U.K. (SXXP) stocks were little changed as Fitch Ratings said Britain risks losing its top investment-grade rating, while a report showed U.S. jobless claims fell last week.
BP Plc (BP/) led oil and gas shares lower as crude prices fell. Shire Plc (SHP) dropped 3.1 percent after withdrawing a U.S. application for approval of the its Replagal drug for a rare genetic disorder. Hikma Pharmaceuticals Plc retreated 4.3 percent after JPMorgan Chase & Co. advised selling the shares.
The FTSE 100 slid 4.71, less than 0.1 percent, to 5,940.72 at the close in London. The gauge has still rallied 6.6 percent this year as the European Central Bank disbursed 1 trillion euros ($1.3 trillion) of loans to the region’s banks. The FTSE All-Share Index slipped 0.1 percent today, while Ireland’s ISEQ Index gained 1.2 percent as Elan Corp. soared by the most since August.
“It’s been a somewhat mixed day for European markets today with the FTSE lagging behind its European peers, on the back of weaker defensives as well as a weaker oil and gas sector,” said Michael Hewson, a markets analyst at CMC Markets in London.
The number of shares changing hands on the FTSE 100 (UKX) was 14 percent higher than the 30-day average, data compiled by Bloomberg show.

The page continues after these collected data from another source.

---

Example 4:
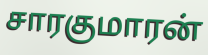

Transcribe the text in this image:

சாரகுமாரன்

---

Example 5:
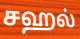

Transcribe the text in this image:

சஹல்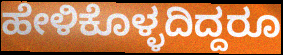
ಹೇಳಿಕೊಳ್ಳದಿದ್ದರೂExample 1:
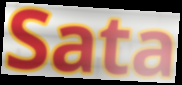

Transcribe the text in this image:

Sata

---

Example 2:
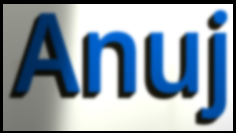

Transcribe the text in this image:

Anuj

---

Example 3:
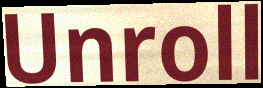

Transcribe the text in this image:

Unroll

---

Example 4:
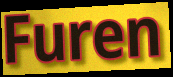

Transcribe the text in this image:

Furen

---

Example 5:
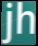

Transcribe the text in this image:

jh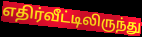
எதிர்வீட்டிலிருந்துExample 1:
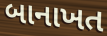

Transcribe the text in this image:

બાનાખત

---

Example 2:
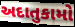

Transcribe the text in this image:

અદાતુકામો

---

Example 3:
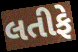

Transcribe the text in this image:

લતીફે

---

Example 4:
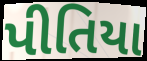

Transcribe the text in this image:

પીતિયા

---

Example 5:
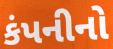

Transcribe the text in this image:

કંપનીનો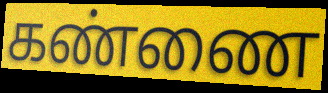
கண்ணை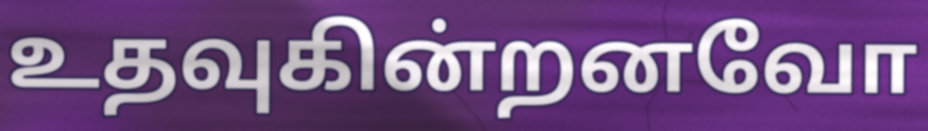
உதவுகின்றனவோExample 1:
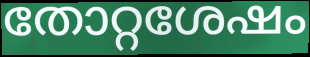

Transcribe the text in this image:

തോറ്റശേഷം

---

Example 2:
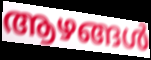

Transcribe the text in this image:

ആഴങ്ങൾ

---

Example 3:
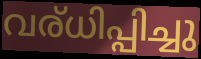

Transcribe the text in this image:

വര്ധിപ്പിച്ചു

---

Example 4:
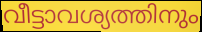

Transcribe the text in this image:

വീട്ടാവശ്യത്തിനും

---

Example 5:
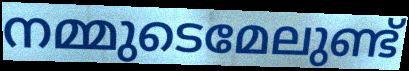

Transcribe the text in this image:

നമ്മുടെമേലുണ്ട്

Fitch Ratings said Britain risks losing its top investment grade because of its limited ability to deal with shocks. Fitch changed the outlook on the U.K. (SXXP) to “negative” from “stable,” indicating a “slightly greater” than 50 percent chance that the AAA-rating will be reduced within two years, the company said late yesterday, citing the weak economic recovery, high debt levels and threats from the euro-area debt crisis.
Claims for jobless benefits dropped last week in the U.S., matching the lowest level in four years. Applications for unemployment insurance payments fell by 14,000 to 351,000 in the week ended March 10, Labor Department figures showed today. Economists forecast 357,000, according to the median estimate in a Bloomberg News survey.

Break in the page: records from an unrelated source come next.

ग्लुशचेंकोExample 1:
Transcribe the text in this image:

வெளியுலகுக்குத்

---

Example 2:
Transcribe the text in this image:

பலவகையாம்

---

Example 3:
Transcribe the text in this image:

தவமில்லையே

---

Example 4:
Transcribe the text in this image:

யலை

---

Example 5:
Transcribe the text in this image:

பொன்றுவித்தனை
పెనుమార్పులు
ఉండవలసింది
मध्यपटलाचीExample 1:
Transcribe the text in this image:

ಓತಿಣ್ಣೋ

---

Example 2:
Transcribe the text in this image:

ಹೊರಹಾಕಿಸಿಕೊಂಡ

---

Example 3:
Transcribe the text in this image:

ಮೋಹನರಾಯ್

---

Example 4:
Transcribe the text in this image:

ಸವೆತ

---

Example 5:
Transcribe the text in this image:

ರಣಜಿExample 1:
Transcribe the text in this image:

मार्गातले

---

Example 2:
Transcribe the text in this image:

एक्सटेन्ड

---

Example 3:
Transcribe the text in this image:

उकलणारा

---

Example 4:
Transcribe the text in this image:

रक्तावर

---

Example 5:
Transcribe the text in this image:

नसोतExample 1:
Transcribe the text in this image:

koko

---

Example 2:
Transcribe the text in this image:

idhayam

Manufacturing in the New York region expanded in March at the fastest pace since June 2010, indicating factories are still driving the expansion.
The Federal Reserve Bank of New York’s general economic index, the so-called Empire State index, unexpectedly increased to 20.2 this month from 19.5 in February. The median forecast in a Bloomberg News survey of economists was 17.5. Readings greater than zero signal expansion in the gauge, which covers New York, northern New Jersey and southern Connecticut.
An index of manufacturing in the Philadelphia region may gain to 12 in March, from 10.2 the previous month, another report may show.
BP fell 1.3 percent to 492.75 pence. Royal Dutch Shell Plc (RDSA) slid 0.7 percent to 2,264 pence. Crude oil retreated for a second day in New York.
Shire fell 3.1 percent to 2,158 pence. The Food and Drug Administration will probably require additional trials to approve Replagal as a treatment for Fabry disease, leading to a “significant delay” in clearance, the Dublin-based company said in a statement late yesterday. The decision won’t affect Shire’s financial forecasts for this year, the company said.
Hikma declined 4.3 percent to 740.5 pence. JPMorgan downgraded the shares to neutral, the equivalent of hold, from overweight.
U.K. Coal, Tesco
U.K. Coal Plc lost 8.2 percent to 19.5 pence, for a second day of declines, after saying it will restructure its business and may close the Daw Mill mine.
Tesco retreated 1 percent to 321.75 pence. Richard Brasher, the head of its biggest unit, will step down from the board and leave the company in July after the U.K.’s largest supermarket chain saw market share slide to seven-year low.
Premier Farnell slid 3.5 percent to 220.9 pence after reporting earnings. Chief Executive Officer Harriet Green said she expects sales growth from the middle of the year.
Game Group Plc (GMG) soared 64 percent to 3.45 pence as the computer games retailer whose stock plummeted earlier this week after suppliers refused to send new products, said it’s in talks for more funding.
Elan rallied 7.4 percent to 10.44 euros, the most since August, in Dublin.